You can also override values temporarily using environment variables (see wsf --help / docs).


Uninstall / rollback

WSF is designed to be easy to remove.

Disable:

wsf disable

Remove config:

rm -rf ~/.config/wayland-scroll-factor
rm -f  ~/.config/environment.d/wayland-scroll-factor.conf

Remove installed files (user install):

rm -f  ~/.local/bin/wsf ~/.local/bin/wsf-gui
rm -rf ~/.local/lib/wayland-scroll-factor

After disabling/removal: logout/login.


Packages

Arch (AUR-style PKGBUILD)

cd packaging/aur
makepkg -si

This installs system‑wide under /usr.

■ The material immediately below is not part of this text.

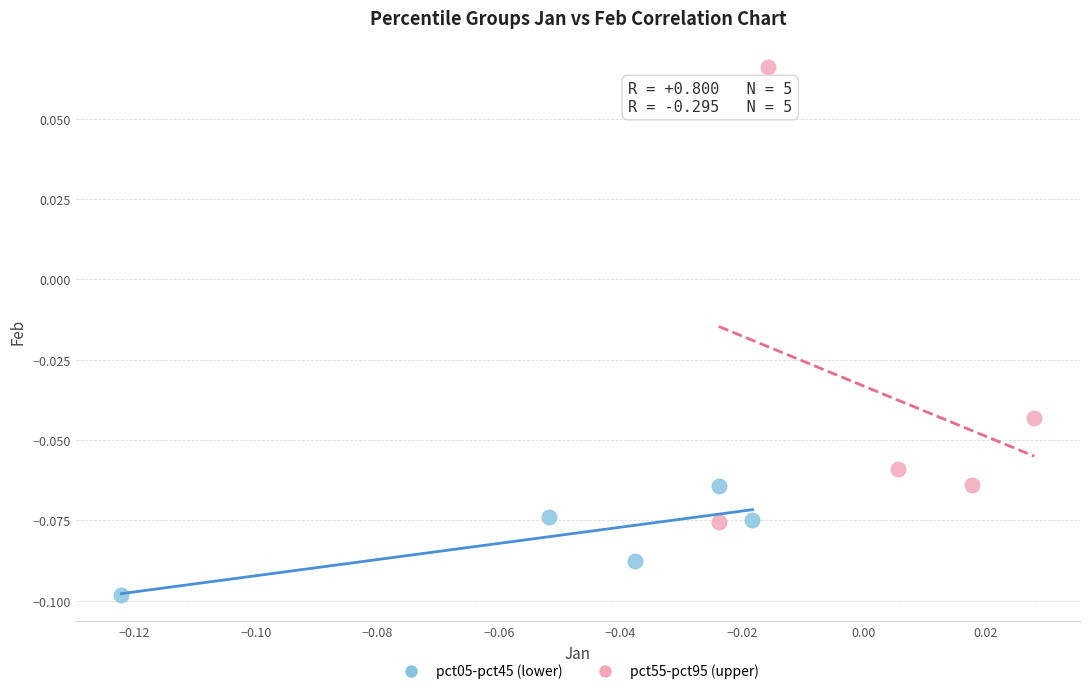

What are all the series names shown in the legend?

pct05-pct45 (lower), pct55-pct95 (upper)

For custom library locations, set WSF_LIB_PATH before running wsf enable.


Compatibility

  • Core (preload/CLI) requires libinput ≥ 1.19
  • GUI requires libadwaita ≥ 1.4 (Adw.ToolbarView introduced in 1.4)

Known working

  • Arch Linux (rolling) + GNOME (Wayland) — primary test target
  • Ubuntu 24.04 LTS — CLI + GUI compatible
  • Fedora (recent) — CLI + GUI compatible

CLI only (GUI too old)

  • Ubuntu 22.04 LTS
  • Debian 12

Limitations

  • Environment changes typically require logout/login to affect GNOME Shell.
  • WSF intentionally adjusts only a small subset of gesture feel controls.
  • Support is focused on GNOME first; broader compositor support is planned.

Contributing

Issues and PRs are welcome. When reporting a problem, please include:

  • distro + compositor + session type (Wayland/X11)
  • GNOME Shell version (if applicable)
  • libinput version
  • what you expected vs what happened
  • output of wsf doctor

License

MIT License — see LICENSE.


Acknowledgements

WSF was inspired by the idea behind libinput-config.